Problem to solve >> All of the lines below should be output exactly as shown.

[Collected data entries]
-----
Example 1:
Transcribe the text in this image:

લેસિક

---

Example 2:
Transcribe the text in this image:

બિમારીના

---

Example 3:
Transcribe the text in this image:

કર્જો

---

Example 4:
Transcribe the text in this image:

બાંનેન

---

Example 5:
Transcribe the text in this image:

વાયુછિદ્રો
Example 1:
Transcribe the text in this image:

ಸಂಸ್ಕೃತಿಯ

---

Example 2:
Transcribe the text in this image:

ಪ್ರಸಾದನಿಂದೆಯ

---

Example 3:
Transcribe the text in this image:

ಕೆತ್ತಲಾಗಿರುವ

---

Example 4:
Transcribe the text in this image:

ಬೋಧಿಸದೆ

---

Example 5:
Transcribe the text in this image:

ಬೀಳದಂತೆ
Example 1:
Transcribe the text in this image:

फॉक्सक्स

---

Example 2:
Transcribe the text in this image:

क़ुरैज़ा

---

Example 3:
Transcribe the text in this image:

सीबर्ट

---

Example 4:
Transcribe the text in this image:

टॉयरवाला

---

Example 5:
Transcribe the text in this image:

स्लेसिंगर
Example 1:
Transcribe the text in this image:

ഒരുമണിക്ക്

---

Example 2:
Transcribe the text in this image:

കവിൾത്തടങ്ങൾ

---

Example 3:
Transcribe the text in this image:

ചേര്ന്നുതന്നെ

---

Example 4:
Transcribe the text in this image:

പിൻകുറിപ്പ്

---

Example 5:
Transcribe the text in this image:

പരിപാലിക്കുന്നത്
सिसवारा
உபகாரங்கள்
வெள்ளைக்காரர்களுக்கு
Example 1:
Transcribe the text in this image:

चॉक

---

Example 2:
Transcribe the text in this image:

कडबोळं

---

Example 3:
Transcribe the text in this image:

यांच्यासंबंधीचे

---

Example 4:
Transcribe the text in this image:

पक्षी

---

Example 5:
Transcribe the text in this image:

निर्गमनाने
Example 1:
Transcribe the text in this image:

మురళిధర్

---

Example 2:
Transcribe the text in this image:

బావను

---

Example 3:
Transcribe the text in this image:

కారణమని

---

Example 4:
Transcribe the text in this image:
-----
Written solution >>
Example 1:
Transcribe the text in this image:

લેસિક

---

Example 2:
Transcribe the text in this image:

બિમારીના

---

Example 3:
Transcribe the text in this image:

કર્જો

---

Example 4:
Transcribe the text in this image:

બાંનેન

---

Example 5:
Transcribe the text in this image:

વાયુછિદ્રો
Example 1:
Transcribe the text in this image:

ಸಂಸ್ಕೃತಿಯ

---

Example 2:
Transcribe the text in this image:

ಪ್ರಸಾದನಿಂದೆಯ

---

Example 3:
Transcribe the text in this image:

ಕೆತ್ತಲಾಗಿರುವ

---

Example 4:
Transcribe the text in this image:

ಬೋಧಿಸದೆ

---

Example 5:
Transcribe the text in this image:

ಬೀಳದಂತೆ
Example 1:
Transcribe the text in this image:

फॉक्सक्स

---

Example 2:
Transcribe the text in this image:

क़ुरैज़ा

---

Example 3:
Transcribe the text in this image:

सीबर्ट

---

Example 4:
Transcribe the text in this image:

टॉयरवाला

---

Example 5:
Transcribe the text in this image:

स्लेसिंगर
Example 1:
Transcribe the text in this image:

ഒരുമണിക്ക്

---

Example 2:
Transcribe the text in this image:

കവിൾത്തടങ്ങൾ

---

Example 3:
Transcribe the text in this image:

ചേര്ന്നുതന്നെ

---

Example 4:
Transcribe the text in this image:

പിൻകുറിപ്പ്

---

Example 5:
Transcribe the text in this image:

പരിപാലിക്കുന്നത്
सिसवारा
உபகாரங்கள்
வெள்ளைக்காரர்களுக்கு
Example 1:
Transcribe the text in this image:

चॉक

---

Example 2:
Transcribe the text in this image:

कडबोळं

---

Example 3:
Transcribe the text in this image:

यांच्यासंबंधीचे

---

Example 4:
Transcribe the text in this image:

पक्षी

---

Example 5:
Transcribe the text in this image:

निर्गमनाने
Example 1:
Transcribe the text in this image:

మురళిధర్

---

Example 2:
Transcribe the text in this image:

బావను

---

Example 3:
Transcribe the text in this image:

కారణమని

---

Example 4:
Transcribe the text in this image:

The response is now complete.